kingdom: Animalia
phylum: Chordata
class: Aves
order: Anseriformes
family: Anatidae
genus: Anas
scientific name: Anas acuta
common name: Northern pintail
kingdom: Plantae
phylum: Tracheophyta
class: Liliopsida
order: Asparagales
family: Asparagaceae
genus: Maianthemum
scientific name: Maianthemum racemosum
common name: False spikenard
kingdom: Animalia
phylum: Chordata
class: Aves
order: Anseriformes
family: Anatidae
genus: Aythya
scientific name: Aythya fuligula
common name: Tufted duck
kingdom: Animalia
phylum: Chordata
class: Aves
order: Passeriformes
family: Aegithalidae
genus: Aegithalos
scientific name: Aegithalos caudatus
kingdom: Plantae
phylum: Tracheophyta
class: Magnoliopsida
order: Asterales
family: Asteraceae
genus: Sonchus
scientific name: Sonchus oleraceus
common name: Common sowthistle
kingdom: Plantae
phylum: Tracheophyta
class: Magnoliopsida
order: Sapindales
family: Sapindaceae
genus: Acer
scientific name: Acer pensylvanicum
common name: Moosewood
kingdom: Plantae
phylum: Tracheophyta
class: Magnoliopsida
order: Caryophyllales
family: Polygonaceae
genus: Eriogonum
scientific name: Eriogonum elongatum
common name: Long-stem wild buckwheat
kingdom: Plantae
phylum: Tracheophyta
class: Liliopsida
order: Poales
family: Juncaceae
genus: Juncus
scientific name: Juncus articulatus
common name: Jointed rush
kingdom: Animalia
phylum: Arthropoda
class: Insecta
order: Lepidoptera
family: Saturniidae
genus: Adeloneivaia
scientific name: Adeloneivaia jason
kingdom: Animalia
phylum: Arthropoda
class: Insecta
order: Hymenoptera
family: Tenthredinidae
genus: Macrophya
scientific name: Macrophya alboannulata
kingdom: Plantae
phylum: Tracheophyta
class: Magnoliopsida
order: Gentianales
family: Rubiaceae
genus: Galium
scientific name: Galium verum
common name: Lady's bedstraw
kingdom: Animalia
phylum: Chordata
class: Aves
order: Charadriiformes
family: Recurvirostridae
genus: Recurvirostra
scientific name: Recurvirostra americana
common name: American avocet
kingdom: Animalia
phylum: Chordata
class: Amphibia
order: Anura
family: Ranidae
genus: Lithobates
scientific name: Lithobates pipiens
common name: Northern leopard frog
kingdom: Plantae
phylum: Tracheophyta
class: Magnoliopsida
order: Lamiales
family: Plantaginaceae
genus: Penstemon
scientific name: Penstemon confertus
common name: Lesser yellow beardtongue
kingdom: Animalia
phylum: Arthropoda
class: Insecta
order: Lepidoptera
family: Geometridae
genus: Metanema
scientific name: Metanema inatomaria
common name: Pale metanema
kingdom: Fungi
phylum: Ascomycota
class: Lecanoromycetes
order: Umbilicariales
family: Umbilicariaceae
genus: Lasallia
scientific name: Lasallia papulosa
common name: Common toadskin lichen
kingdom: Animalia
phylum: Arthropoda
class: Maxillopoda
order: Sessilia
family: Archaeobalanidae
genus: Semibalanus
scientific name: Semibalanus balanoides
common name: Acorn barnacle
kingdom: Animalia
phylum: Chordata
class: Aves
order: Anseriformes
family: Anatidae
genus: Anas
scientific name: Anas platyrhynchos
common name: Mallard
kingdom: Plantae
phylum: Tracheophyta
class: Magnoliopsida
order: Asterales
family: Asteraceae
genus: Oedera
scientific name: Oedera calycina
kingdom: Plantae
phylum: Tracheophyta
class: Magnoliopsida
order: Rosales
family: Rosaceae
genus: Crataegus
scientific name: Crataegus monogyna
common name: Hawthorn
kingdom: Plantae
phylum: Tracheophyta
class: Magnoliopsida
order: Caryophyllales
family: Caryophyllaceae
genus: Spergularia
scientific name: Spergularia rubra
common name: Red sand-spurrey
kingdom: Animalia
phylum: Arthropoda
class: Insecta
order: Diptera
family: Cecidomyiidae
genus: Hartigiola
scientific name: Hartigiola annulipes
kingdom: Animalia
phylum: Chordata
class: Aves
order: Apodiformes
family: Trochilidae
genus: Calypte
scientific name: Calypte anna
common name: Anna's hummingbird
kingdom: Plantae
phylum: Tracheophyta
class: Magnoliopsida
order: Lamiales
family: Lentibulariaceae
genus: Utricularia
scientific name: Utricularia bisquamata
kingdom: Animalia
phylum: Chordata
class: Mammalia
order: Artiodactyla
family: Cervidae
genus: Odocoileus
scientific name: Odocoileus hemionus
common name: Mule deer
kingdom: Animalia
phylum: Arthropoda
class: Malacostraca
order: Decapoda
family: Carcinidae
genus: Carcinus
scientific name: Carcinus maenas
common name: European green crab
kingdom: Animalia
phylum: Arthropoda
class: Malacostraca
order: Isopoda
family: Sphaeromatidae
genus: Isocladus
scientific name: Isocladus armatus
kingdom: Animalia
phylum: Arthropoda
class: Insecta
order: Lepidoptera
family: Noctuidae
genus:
----
Rewrite the data from its first line through the line containing "scientific name: Penstemon confertus", changing every "common name" to "vernacular name" and leaving everything else as it is.

### ANSWER FOR THE TASK
kingdom: Animalia
phylum: Chordata
class: Aves
order: Anseriformes
family: Anatidae
genus: Anas
scientific name: Anas acuta
vernacular name: Northern pintail
kingdom: Plantae
phylum: Tracheophyta
class: Liliopsida
order: Asparagales
family: Asparagaceae
genus: Maianthemum
scientific name: Maianthemum racemosum
vernacular name: False spikenard
kingdom: Animalia
phylum: Chordata
class: Aves
order: Anseriformes
family: Anatidae
genus: Aythya
scientific name: Aythya fuligula
vernacular name: Tufted duck
kingdom: Animalia
phylum: Chordata
class: Aves
order: Passeriformes
family: Aegithalidae
genus: Aegithalos
scientific name: Aegithalos caudatus
kingdom: Plantae
phylum: Tracheophyta
class: Magnoliopsida
order: Asterales
family: Asteraceae
genus: Sonchus
scientific name: Sonchus oleraceus
vernacular name: Common sowthistle
kingdom: Plantae
phylum: Tracheophyta
class: Magnoliopsida
order: Sapindales
family: Sapindaceae
genus: Acer
scientific name: Acer pensylvanicum
vernacular name: Moosewood
kingdom: Plantae
phylum: Tracheophyta
class: Magnoliopsida
order: Caryophyllales
family: Polygonaceae
genus: Eriogonum
scientific name: Eriogonum elongatum
vernacular name: Long-stem wild buckwheat
kingdom: Plantae
phylum: Tracheophyta
class: Liliopsida
order: Poales
family: Juncaceae
genus: Juncus
scientific name: Juncus articulatus
vernacular name: Jointed rush
kingdom: Animalia
phylum: Arthropoda
class: Insecta
order: Lepidoptera
family: Saturniidae
genus: Adeloneivaia
scientific name: Adeloneivaia jason
kingdom: Animalia
phylum: Arthropoda
class: Insecta
order: Hymenoptera
family: Tenthredinidae
genus: Macrophya
scientific name: Macrophya alboannulata
kingdom: Plantae
phylum: Tracheophyta
class: Magnoliopsida
order: Gentianales
family: Rubiaceae
genus: Galium
scientific name: Galium verum
vernacular name: Lady's bedstraw
kingdom: Animalia
phylum: Chordata
class: Aves
order: Charadriiformes
family: Recurvirostridae
genus: Recurvirostra
scientific name: Recurvirostra americana
vernacular name: American avocet
kingdom: Animalia
phylum: Chordata
class: Amphibia
order: Anura
family: Ranidae
genus: Lithobates
scientific name: Lithobates pipiens
vernacular name: Northern leopard frog
kingdom: Plantae
phylum: Tracheophyta
class: Magnoliopsida
order: Lamiales
family: Plantaginaceae
genus: Penstemon
scientific name: Penstemon confertus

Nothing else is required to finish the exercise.